• _取り組む課題_:
- a) 次の(i)〜(iii)が劇評の内容と合うかどうかを「はい」か「いいえ」で答え、それぞれ決め手となる劇評の語句を正確に引用せよ。(i) 俳優は全員で同じ動きをする。(ii) 同じ台詞はいつも同じ動きとともに繰り返される。(iii) 壁を全力で押しながら発せられた台詞はワクワクした雰囲気になる。
- b) 劇評の最後の行に続けて、その先を書き進めよ。

• _劇評抜粋_:
-=-=-=-=-

▽黒川陽子(劇作家)
★★☆(2.5)
プリズムのような魅力のある舞台だと思う。
ひとつは俳優の主体性について。俳優は台詞を発しながら特徴的な動きをし続けるのだが、そこには一定のルールがあるのに加え、全員で同じことをする。つまり、ゲームのようである。ゲームの持つ強制力の下、俳優は疲れが溜まって苦しそうな顔をすることもあれば、動きが台詞と共鳴し、急に熱心に話し始めることもある。この「やっている」と「やらされている」のあわいを俳優が行き来するのは新鮮だ。
また、同じ台詞が異なる動きの下で繰り返されることがあるが、例えば壁を全力で押しながら発せられれば悲痛な響きに、皆で跳ね回りながら発せられればワクワクした雰囲気にというように、台詞が色合いを変える。そこで話されている内容―夢に出てくる思い出と混じり合ったとき、何気ない一瞬の様々な色彩を表現しているようで美しい。
今後、プリズムがより大きな光を放てるように研ぎ澄まされればいいと思う。
(7月3日14:00 観劇)
▽西川裕(会社員)

-=-=-=-=-

(場面に基づく空間についての問い)
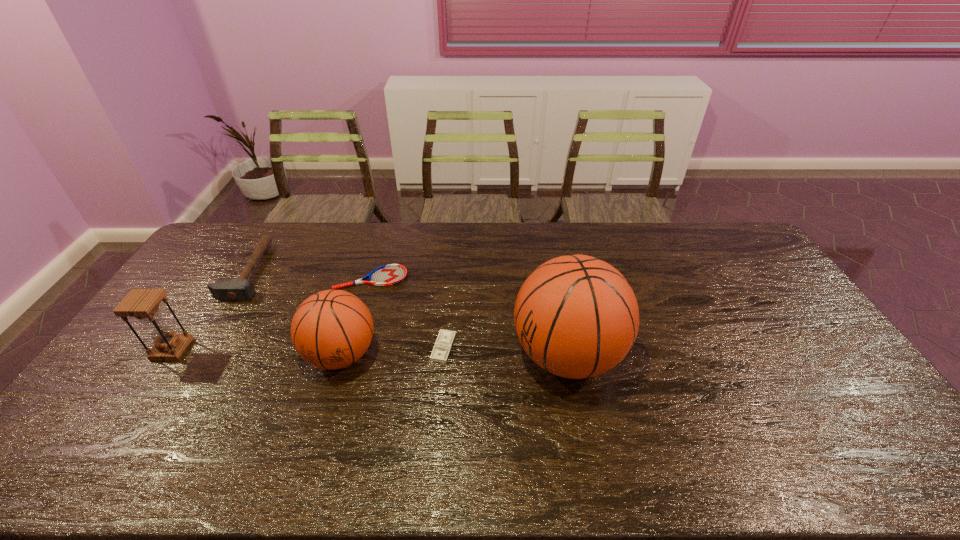
At what (x,y) coordinates should I click in order to perform the action: click on the left basketball. Please return your answer as a coordinate pair (x, y). Looking at the image, I should click on (332, 329).

The width and height of the screenshot is (960, 540). In order to click on the taller basketball in this screenshot , I will do `click(576, 316)`.

The image size is (960, 540). I want to click on the right basketball, so click(576, 316).

Where is `the third shortest object`? This screenshot has height=540, width=960. the third shortest object is located at coordinates (241, 289).

Locate an element on the screen. tennis racket is located at coordinates (390, 274).

Locate an element on the screen. the fifth object from left to right is located at coordinates (445, 339).

Find the location of a particular element. The image size is (960, 540). hourglass is located at coordinates (143, 304).

Identify the location of free space located 0.100m on the right of the left basketball. (413, 355).

Locate an element on the screen. The height and width of the screenshot is (540, 960). vacant space located 0.170m on the back of the rightmost object is located at coordinates (553, 280).

Find the location of `free spot located 0.130m on the striking surface of the fourth tallest object`. free spot located 0.130m on the striking surface of the fourth tallest object is located at coordinates (304, 272).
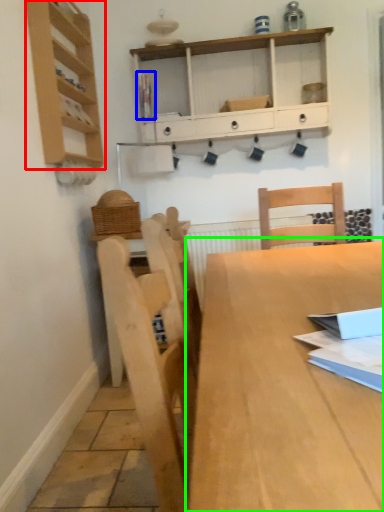
Question: Which is nearer to the shelf (highlighted by a red box)? book (highlighted by a blue box) or table (highlighted by a green box).

Choices:
 (A) book
 (B) table

Answer: (A)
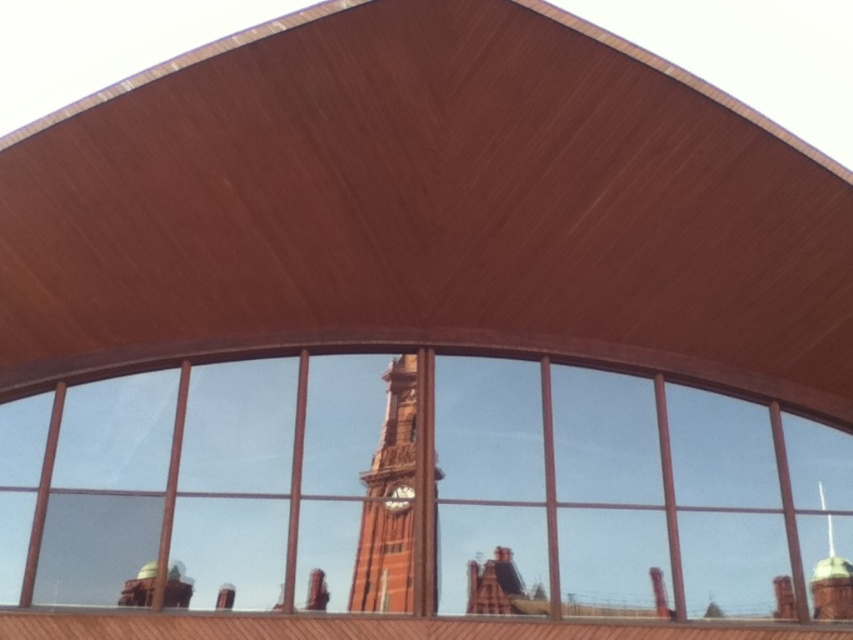
You are standing in front of the modern architectural structure and want to touch both the clear glass window at center and the matte brown clock at center. Which one can you reach first without moving your position?

The clear glass window at center is closer to the viewer than the matte brown clock at center, so you can reach the clear glass window at center first without moving your position.

You are an architect designing a new building and want to ensure that the red brick clock tower at center and the matte brown clock at center are positioned in a way that they do not block each other when viewed from the front entrance. Given their current distance apart, can you confirm if they will not obstruct each other?

The red brick clock tower at center is 17.03 inches away from the matte brown clock at center, so they are positioned far enough apart to avoid obstructing each other when viewed from the front entrance.

Looking at this image, you are standing in front of the modern building and want to take a photo of the red brick clock tower at center through the clear glass window at center. Will the reflection of the clock tower be visible in the window?

The clear glass window at center is closer to the viewer than the red brick clock tower at center, so the reflection of the clock tower would not be visible in the window since the window is in front of the tower.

-=-=-=-=-

• _解答_:
- a)
(i) はい。「全員で同じことをする」
(ii) いいえ。「同じ台詞が異なる動きの下で繰り返されることがある」
(iii) いいえ。「壁を全力で押しながら発せられれば悲痛な響きに」

- b)
★★★★
うさぎストライプの公演を観るのは2回目。前回公演の「おやすみなさい」から、着実に成長しているように感じた。パンフの作り方(QRコードの使用)や、Youtube・ツイッターでの宣伝も多くの人に見て欲しいという形の現れではないだろうか。 @usagi_stripeをフォローしているが、最寄りの小竹向原駅から会場となったアトリエ春風舎までの道のりをツイッターで案内するなど、初めての方に来場しやすい雰囲気をつくっている点にも共感した。「うさぎ」のキャラクターもかわいい。
40分という短い公演時間いっぱいを使って、役者は全身で感情を表現する。その迫力に感動した。全力で「何か」をしている人間があれ程までに迫力を持つ事に初めて気付かされた。
全力で枕を投げる、全力で踊る、全力で運ぶ、全力で壁を押す。
全力で身体を使う事で、肉体と感情がリンクする。
それが人間の覇気とも云える【迫力】を生み出していた。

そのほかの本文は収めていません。